If a native came into sight along the kaffir paths half a mile away, the dogs would flush him up a tree as if he were a bird. If he expostulated (in his uncouth language which was by itself ridiculous) that was cheek. If one was in a good mood, it could be a matter for laughing. Otherwise one passed on, hardly glancing at the angry man in the tree.

On the rare occasions when white children met together they could amuse themselves by hailing a passing native in order to make a buffoon of him; they could set the dogs on him and watch him run; they could tease a small black child as if he were a puppy – save that they would not throw stones and sticks at a dog without a sense of guilt.

Later still, certain questions presented themselves in the child’s mind; and because the answers were not easy to accept, they were silenced by an even greater arrogance of manner.
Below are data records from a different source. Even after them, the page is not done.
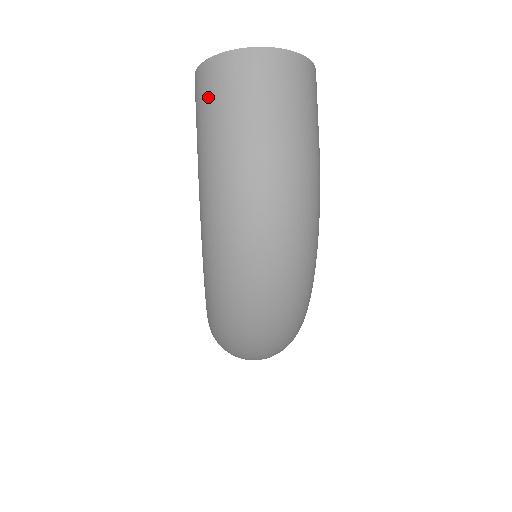
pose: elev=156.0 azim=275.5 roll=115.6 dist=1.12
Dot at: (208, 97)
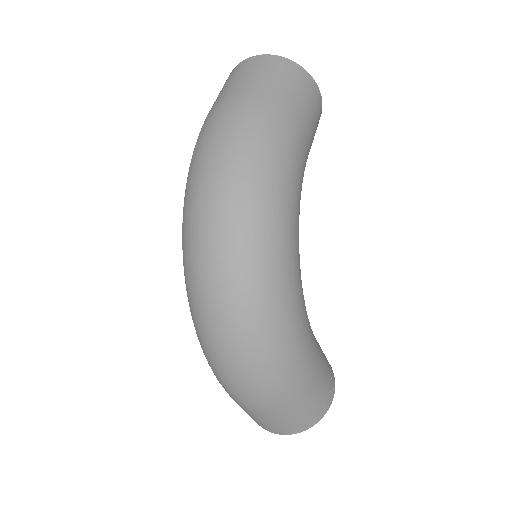
Dot at: occluded
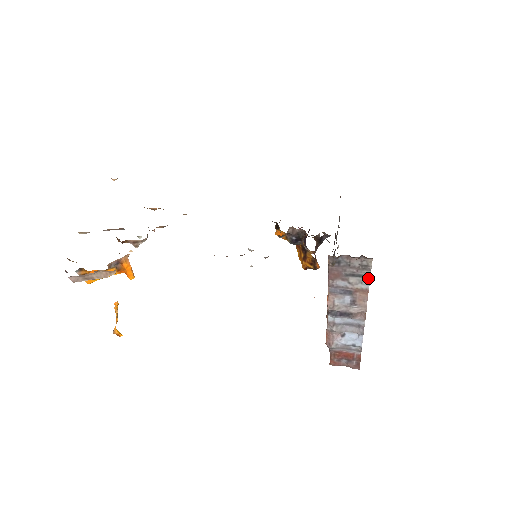
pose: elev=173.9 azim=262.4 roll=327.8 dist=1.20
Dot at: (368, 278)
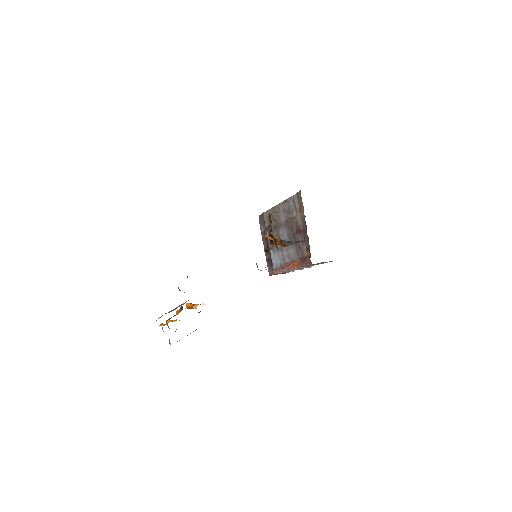
Dot at: occluded
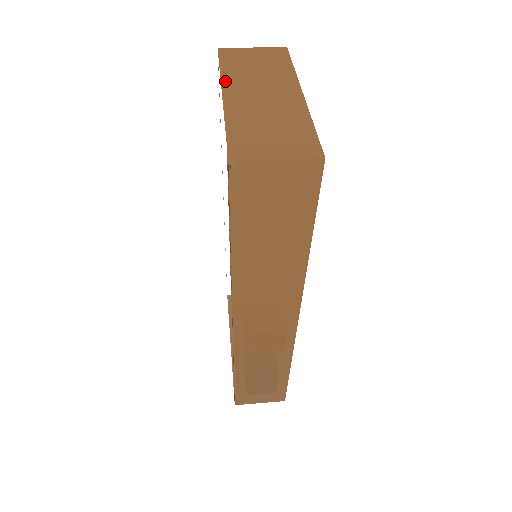
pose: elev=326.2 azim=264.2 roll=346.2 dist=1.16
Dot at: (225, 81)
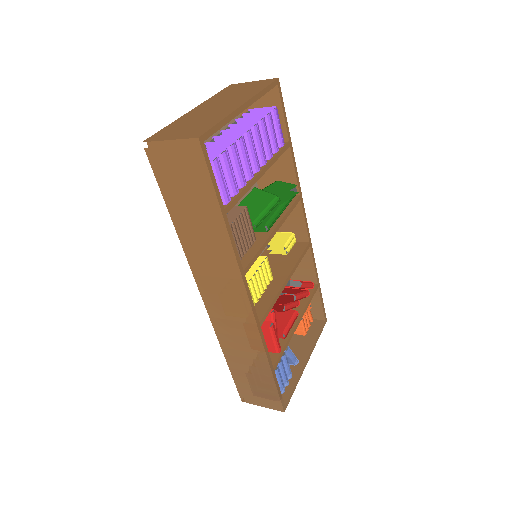
Dot at: (205, 102)
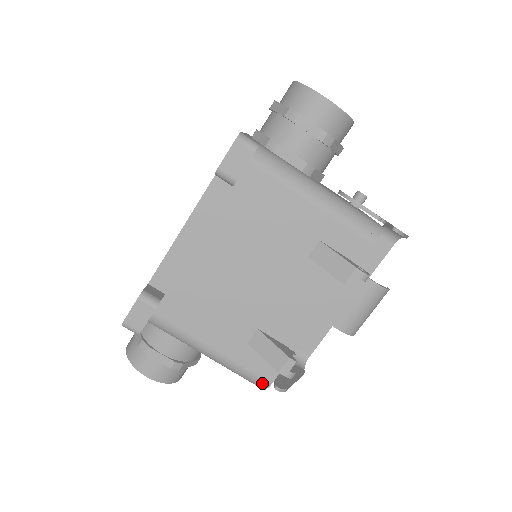
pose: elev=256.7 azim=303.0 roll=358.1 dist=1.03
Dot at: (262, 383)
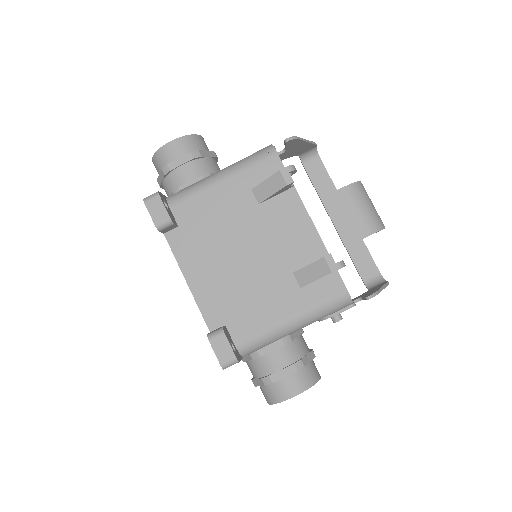
Dot at: (342, 297)
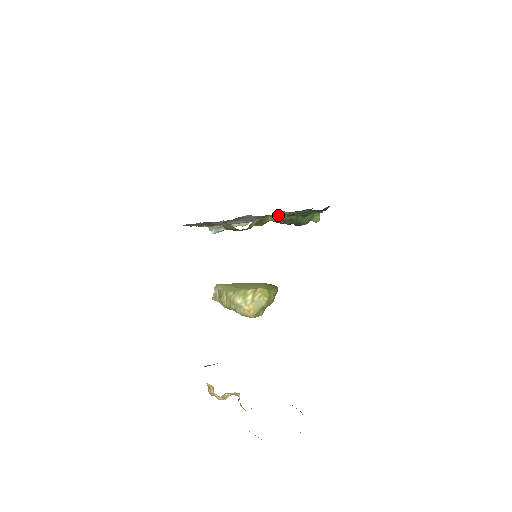
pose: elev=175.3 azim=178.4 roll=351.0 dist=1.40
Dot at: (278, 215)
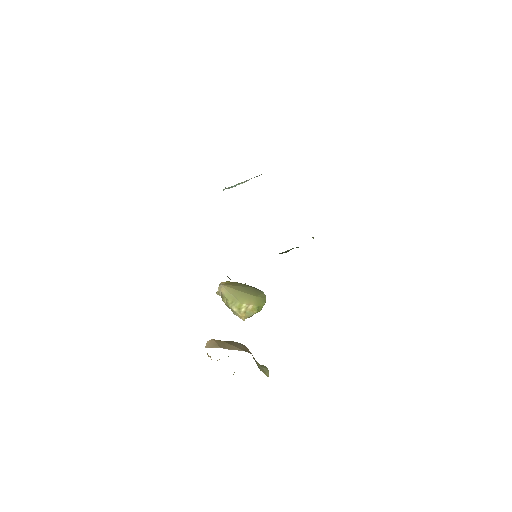
Dot at: occluded
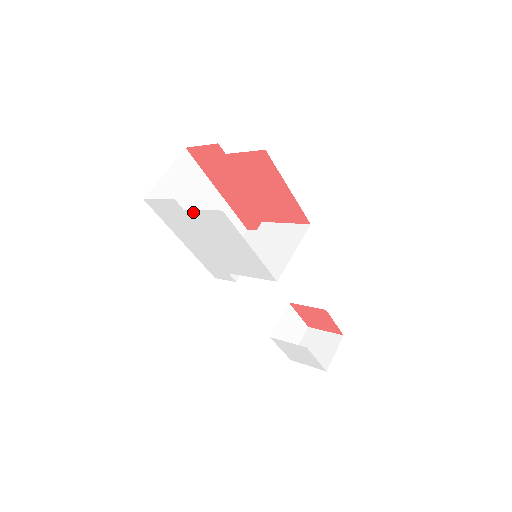
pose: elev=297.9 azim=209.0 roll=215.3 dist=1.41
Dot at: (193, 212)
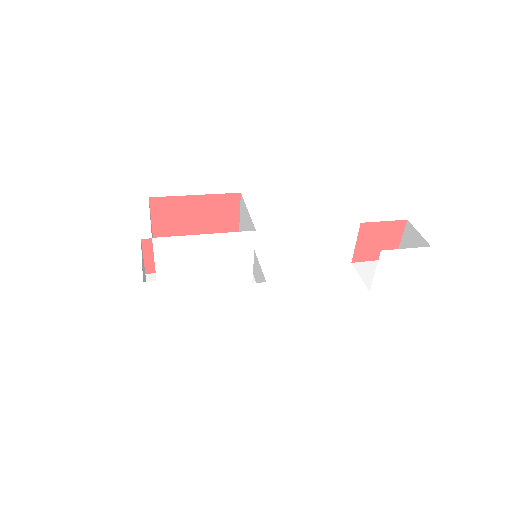
Dot at: (159, 272)
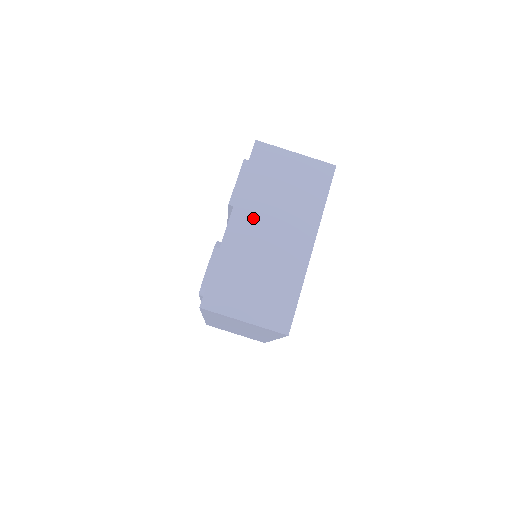
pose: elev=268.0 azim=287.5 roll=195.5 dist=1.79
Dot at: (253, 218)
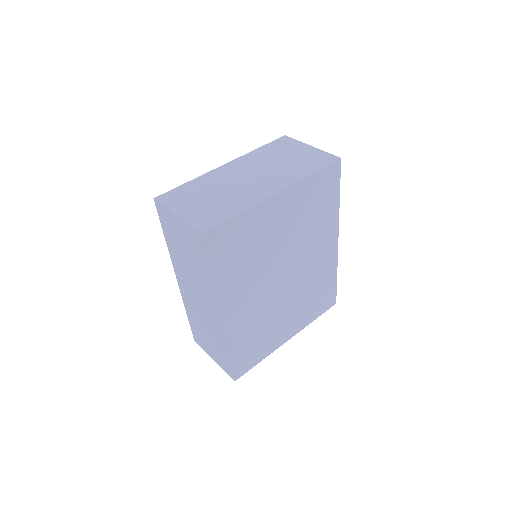
Dot at: (244, 167)
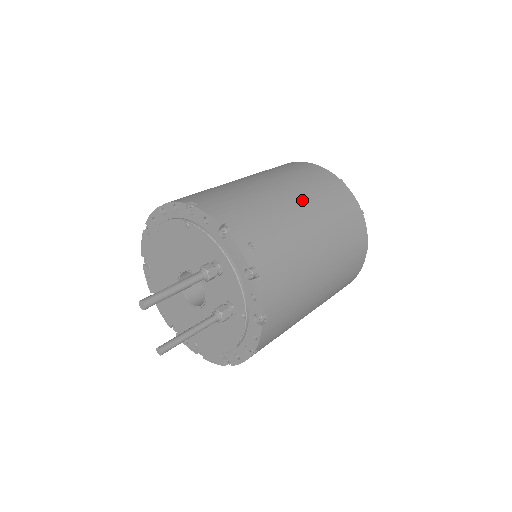
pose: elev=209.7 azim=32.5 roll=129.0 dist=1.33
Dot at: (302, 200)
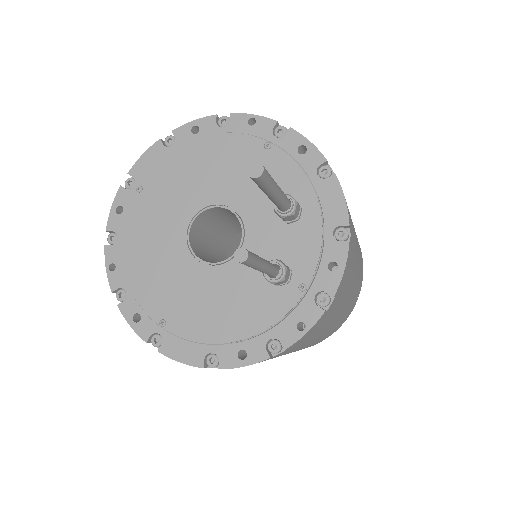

It was even impossible to think of the black people who worked about the house as friends, for if she talked to one of them, her mother would come running anxiously: ‘Come away; you mustn’t talk to natives.’

It was this instilled consciousness of danger, of something unpleasant, that made it easy to laugh out loud, crudely, if a servant made a mistake in his English or if he failed to understand an order – there is a certain kind of laughter that is fear, afraid of itself.

One evening, when I was about fourteen, I was walking down the side of a mealie field that had been newly ploughed, so that the great red clods showed fresh and tumbling to the vlei beyond, like a choppy red sea; it was that hushed and listening hour, when the birds send long sad calls from tree to tree, and all the colours of earth and sky and leaf are deep and golden. I had my rifle in the curve of my arm, and the dogs were at my heels.